Hans Martin Galliker gives a lecture at China Graduate Fashion week. [Photo by Yang Yang / China Daily]
Expats share the highs and lows of their lives in fast-changing China.
In 2011, Hans Martin Galliker and his partner Amihan Zemp founded Neemic, a Beijing-based eco-fashion brand. Galliker gave up an accounting job at IBM in his homeland Switzerland earlier to come to China and pursue his dream of doing something related to sustainable agriculture.
In his early youth, the now 35-year-old lanky man used to be a farmer back home. When Galliker made a short trip to China in 2008, he was heartbroken to find how agriculture in the country had been affected by pollution and he wanted to use his knowledge of farming to help reverse the situation.
When he told his Swiss friends he wanted to live here, they asked him: "Are you crazy?"
"But now they know that I am not," he told China Daily after talking to students at Beijing's China Graduate Fashion Week in May. "'It isn't a waste of time and money', they say."
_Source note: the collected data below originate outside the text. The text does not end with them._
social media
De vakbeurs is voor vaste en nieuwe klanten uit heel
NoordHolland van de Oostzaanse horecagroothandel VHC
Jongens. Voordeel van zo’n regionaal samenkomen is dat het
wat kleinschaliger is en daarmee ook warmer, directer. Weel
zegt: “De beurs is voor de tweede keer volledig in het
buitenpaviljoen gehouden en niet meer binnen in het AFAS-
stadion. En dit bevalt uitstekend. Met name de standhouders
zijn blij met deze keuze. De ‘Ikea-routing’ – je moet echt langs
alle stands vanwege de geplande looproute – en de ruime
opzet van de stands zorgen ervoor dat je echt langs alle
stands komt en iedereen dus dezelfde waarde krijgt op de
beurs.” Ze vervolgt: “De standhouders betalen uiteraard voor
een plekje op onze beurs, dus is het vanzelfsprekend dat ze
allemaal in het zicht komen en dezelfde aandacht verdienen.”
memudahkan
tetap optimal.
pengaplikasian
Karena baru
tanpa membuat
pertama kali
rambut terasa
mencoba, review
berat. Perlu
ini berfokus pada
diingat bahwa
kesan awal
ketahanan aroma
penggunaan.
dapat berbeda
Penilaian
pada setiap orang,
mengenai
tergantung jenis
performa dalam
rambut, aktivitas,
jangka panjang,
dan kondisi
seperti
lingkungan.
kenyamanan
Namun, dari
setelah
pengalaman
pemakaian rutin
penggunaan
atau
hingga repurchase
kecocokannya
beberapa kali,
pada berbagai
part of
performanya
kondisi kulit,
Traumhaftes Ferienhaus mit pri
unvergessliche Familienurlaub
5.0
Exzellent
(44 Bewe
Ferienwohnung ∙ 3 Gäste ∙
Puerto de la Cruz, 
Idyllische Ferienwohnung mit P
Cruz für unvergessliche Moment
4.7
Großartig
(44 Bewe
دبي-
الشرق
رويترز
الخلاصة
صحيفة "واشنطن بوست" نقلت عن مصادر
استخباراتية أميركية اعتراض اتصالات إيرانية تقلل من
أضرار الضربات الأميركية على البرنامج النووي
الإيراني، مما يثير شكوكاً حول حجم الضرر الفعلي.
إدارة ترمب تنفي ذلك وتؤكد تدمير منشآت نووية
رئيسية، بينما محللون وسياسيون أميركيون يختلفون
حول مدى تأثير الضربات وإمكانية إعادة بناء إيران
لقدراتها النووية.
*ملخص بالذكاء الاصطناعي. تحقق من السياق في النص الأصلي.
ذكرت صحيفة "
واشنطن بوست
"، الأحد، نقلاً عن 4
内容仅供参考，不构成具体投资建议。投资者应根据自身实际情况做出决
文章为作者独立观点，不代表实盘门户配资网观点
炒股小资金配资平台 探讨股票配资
Swiss and other European magazines have started to write about Neemic, which is fetching reviews even in China for what Galliker calls the "power of aesthetics" of the garments the line sells, inspired by nature in their use of organic materials and dyes. But his ultimate goal is to promote sustainable agriculture, he says.
Galliker is among thousands of expatriates who live in fast-changing China, where they either work or study.
And while doing so, many among them also try to adjust to Chinese culture, injecting diverse ideas into society, falling in love with the local food, worrying their heads off about the pollution, choosing to leave or stay, but most importantly, contributing in their own ways to China's further modernization.
Many expatriate accounts in this newspaper suggest there are praises to be sung about their time in the host nation and some sulking to be done as well.
The community has more than 600,000 members, according to the last China census of 2011. Since 2000, the number of expatriates coming to China has grown at an average annual rate of 10 percent. Until a decade ago, the bulk of the foreigners posted in China were usually invited by government agencies to work here.
But in the past few years, many have flown into the country on their own initiative - perhaps to work for global or local companies, among other enterprises. A few have even qualified for permanent residency permits, or "green cards" (about 5,000 by the end of 2013).
As a result of all this, a Mandarin term has cropped up in the country's public discourse: Huapiao. When loosely translated, it means "drifters to China".
It follows in the path of Beipiao, an expression that's used by Beijing natives to describe migrants without a household registration in the city, or hukou.